The sun rises on a bright and beautiful morning filled with countless possibilities: Who will die? What can and will go horrifically wrong? etc.We have search parties, wayward androids and mysterious illnesses, oh my! Basically, the shit has hit the fan in an epic way and it's not even lunch. The group finds the "remains" of What's-His-Face (Who Cares is still missing) and are suitably horrified. At that point Holloway drops like a tranqued elephant on the Serengeti and they book it back to the ship. In the meantime, David has skulked off to the Chamber of Secrets and is playing with the Ghosts of Christmas Past. The team makes it back to the ship but Vickers (played by Charlize Theron) torches a rapidly transforming Holloway before we fade to black.

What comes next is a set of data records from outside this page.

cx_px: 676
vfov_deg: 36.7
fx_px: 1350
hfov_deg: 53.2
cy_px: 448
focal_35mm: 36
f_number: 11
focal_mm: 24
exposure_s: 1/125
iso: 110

We pop back in to visit Shaw and David as Shaw finds out she's supernaturally knocked up and goes to cut that shit out. If you are eating anything you're fond of, or ever want to consume again; stop. Put the PB&J down and back away. Also, if you're on the fence about having kids, this may be a bit you want to skip over. Shaw jury-rigs Vickers' MedPod (the one in her survival unit-interestingly only programmed for male occupants...) to c-section what looks like to be a squid out of her. I'm now convinced Shaw is the Original Gangster.
Captain Janek (played by Idris Elba) provides us with a horror movie staple by answering a knock at Prometheus' door only to find it's not really the Who Cares we've come to know and love; the cannon fodder start to die. Newsflash: Weyland is alive and here to see if he can wrangle some extra life out of the Engineers. Weyland, David, Shaw and a couple redshirts (gotta love Star Trek jargon) head off to see the wizard. Unfortunately, the Engineer is not super chatty and just goes straight to poppin' off heads and whatnot. Only Shaw makes it out intact while the crew of the Prometheus prepare to leave.

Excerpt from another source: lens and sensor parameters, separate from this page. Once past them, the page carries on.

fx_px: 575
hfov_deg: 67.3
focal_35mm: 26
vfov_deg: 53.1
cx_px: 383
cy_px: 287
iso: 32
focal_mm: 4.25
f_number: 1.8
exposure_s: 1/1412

This next part is cinematic paydirt. Shaw tells Janek about the Engineer's plan to eradicate Earth and begs him to stop the alien ship from leaving, knowing it will mean certain death for Janek and the remaining crew. True to character(s), Janek prepares to ram the alien ship while Vickers runs off to the escape pods. The crew on the bridge choose to stay with their captain and ship. If I were a little less emotionally constipated, I'd be straight crying right now. As it is, I watch this part without a single snarky comment in my head and recap it with the same respect. I'll pour some out for the homies a little later.
The Prometheus is destroyed and the alien ship crashes to the planet and begins to roll, eventually squishing Vickers (wicked witch-style) and trapping Shaw under a rock formation. We cut to black again and hear a voice warning Shaw that she has two minutes of oxygen left. Shaw makes it to the escape module that Janek ejected from the ship prior to crashing and there she's warned by a decapitated David that the Engineer survived and is coming to kick her ass. Shaw releases The Kraken, aka her squidbaby, on him and it's mesmerizing in the sense that it's kind of like watching a great white fight a tiger. Both are strong, but Squidbaby eventually proves stronger.
Shaw and David reconnect and Shaw tells him of her plan to travel to the Engineer's home world. They find another ship and take off while we hear Shaw's voiceover telling Earth to leave this shit the hell alone (anyone want to bet on that one?). The last thing we see is the birth of the new and most traditionally recognizable 'Alien' figure of the film. Credits roll.